● Task to carry out: Every line below from the one containing "[412,738,470,749] contnet ->" through the one containing "[167,230,240,245] registry ->" must be transcribed exactly. Omit all lines outside that stretch.
=== Section Start ===
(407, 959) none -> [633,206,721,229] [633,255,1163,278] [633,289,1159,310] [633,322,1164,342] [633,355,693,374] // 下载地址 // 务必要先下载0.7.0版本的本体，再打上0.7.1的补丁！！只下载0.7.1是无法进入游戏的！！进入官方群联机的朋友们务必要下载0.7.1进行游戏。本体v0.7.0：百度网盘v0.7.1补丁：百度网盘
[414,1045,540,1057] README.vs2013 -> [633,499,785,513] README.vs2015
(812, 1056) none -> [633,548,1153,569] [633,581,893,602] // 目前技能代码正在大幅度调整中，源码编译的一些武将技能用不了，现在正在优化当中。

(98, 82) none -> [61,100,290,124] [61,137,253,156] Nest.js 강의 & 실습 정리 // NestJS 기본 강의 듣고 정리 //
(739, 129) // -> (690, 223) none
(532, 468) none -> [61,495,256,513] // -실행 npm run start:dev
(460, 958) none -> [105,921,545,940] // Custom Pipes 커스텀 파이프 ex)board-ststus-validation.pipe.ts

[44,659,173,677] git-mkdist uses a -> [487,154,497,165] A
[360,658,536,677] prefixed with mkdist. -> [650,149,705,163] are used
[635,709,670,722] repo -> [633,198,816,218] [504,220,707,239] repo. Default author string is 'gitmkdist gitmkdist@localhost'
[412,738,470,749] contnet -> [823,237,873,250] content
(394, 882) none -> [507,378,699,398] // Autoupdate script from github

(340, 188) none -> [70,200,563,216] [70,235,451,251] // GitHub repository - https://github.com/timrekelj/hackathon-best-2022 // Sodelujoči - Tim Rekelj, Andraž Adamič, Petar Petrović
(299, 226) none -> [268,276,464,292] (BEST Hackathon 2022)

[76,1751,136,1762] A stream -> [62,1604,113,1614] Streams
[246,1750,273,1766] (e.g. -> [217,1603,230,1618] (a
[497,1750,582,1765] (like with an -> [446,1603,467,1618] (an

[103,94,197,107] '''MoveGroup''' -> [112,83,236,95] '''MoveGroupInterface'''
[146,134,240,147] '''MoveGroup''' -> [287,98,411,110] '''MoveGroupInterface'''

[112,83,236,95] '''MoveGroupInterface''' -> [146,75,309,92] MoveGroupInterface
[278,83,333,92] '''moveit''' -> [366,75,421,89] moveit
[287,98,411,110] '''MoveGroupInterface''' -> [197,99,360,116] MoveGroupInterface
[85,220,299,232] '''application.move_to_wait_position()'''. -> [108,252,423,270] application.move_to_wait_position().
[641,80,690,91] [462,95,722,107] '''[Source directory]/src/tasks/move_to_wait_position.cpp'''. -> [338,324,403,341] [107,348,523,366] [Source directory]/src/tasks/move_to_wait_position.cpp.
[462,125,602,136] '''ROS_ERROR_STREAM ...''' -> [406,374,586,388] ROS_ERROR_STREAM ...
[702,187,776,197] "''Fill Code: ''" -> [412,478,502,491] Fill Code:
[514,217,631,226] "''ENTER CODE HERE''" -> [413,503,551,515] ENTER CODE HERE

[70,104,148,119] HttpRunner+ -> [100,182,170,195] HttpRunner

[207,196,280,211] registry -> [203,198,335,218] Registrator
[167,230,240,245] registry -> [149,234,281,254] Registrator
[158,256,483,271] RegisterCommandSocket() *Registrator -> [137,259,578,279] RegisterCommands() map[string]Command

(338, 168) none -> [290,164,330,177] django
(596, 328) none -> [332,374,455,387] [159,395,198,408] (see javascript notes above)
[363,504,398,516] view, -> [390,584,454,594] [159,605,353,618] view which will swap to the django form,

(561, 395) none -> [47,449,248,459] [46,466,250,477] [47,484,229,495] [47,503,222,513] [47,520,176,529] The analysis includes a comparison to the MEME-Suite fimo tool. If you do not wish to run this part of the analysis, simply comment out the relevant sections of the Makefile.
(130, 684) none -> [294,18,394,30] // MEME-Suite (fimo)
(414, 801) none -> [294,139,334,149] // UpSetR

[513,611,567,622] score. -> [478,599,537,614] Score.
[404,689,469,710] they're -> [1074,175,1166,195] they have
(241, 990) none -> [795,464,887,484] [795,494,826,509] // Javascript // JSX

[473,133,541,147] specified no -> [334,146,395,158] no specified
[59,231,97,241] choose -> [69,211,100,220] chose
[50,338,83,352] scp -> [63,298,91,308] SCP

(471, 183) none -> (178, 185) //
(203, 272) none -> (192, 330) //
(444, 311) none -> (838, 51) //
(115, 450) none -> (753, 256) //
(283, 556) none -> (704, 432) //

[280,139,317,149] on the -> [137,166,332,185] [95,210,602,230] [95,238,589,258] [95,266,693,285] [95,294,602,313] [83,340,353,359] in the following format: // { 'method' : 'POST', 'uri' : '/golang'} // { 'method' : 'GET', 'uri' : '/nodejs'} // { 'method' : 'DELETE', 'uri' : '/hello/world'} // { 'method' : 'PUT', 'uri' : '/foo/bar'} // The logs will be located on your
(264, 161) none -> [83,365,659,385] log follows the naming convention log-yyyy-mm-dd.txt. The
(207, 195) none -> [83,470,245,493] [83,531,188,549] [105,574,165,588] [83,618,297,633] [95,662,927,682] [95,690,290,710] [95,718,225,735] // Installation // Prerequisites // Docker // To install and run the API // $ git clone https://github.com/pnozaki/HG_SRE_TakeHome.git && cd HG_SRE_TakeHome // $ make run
=== Section End ===
● Answer to this task:
[412,738,470,749] contnet -> [823,237,873,250] content
(394, 882) none -> [507,378,699,398] // Autoupdate script from github

(340, 188) none -> [70,200,563,216] [70,235,451,251] // GitHub repository - https://github.com/timrekelj/hackathon-best-2022 // Sodelujoči - Tim Rekelj, Andraž Adamič, Petar Petrović
(299, 226) none -> [268,276,464,292] (BEST Hackathon 2022)

[76,1751,136,1762] A stream -> [62,1604,113,1614] Streams
[246,1750,273,1766] (e.g. -> [217,1603,230,1618] (a
[497,1750,582,1765] (like with an -> [446,1603,467,1618] (an

[103,94,197,107] '''MoveGroup''' -> [112,83,236,95] '''MoveGroupInterface'''
[146,134,240,147] '''MoveGroup''' -> [287,98,411,110] '''MoveGroupInterface'''

[112,83,236,95] '''MoveGroupInterface''' -> [146,75,309,92] MoveGroupInterface
[278,83,333,92] '''moveit''' -> [366,75,421,89] moveit
[287,98,411,110] '''MoveGroupInterface''' -> [197,99,360,116] MoveGroupInterface
[85,220,299,232] '''application.move_to_wait_position()'''. -> [108,252,423,270] application.move_to_wait_position().
[641,80,690,91] [462,95,722,107] '''[Source directory]/src/tasks/move_to_wait_position.cpp'''. -> [338,324,403,341] [107,348,523,366] [Source directory]/src/tasks/move_to_wait_position.cpp.
[462,125,602,136] '''ROS_ERROR_STREAM ...''' -> [406,374,586,388] ROS_ERROR_STREAM ...
[702,187,776,197] "''Fill Code: ''" -> [412,478,502,491] Fill Code:
[514,217,631,226] "''ENTER CODE HERE''" -> [413,503,551,515] ENTER CODE HERE

[70,104,148,119] HttpRunner+ -> [100,182,170,195] HttpRunner

[207,196,280,211] registry -> [203,198,335,218] Registrator
[167,230,240,245] registry -> [149,234,281,254] Registrator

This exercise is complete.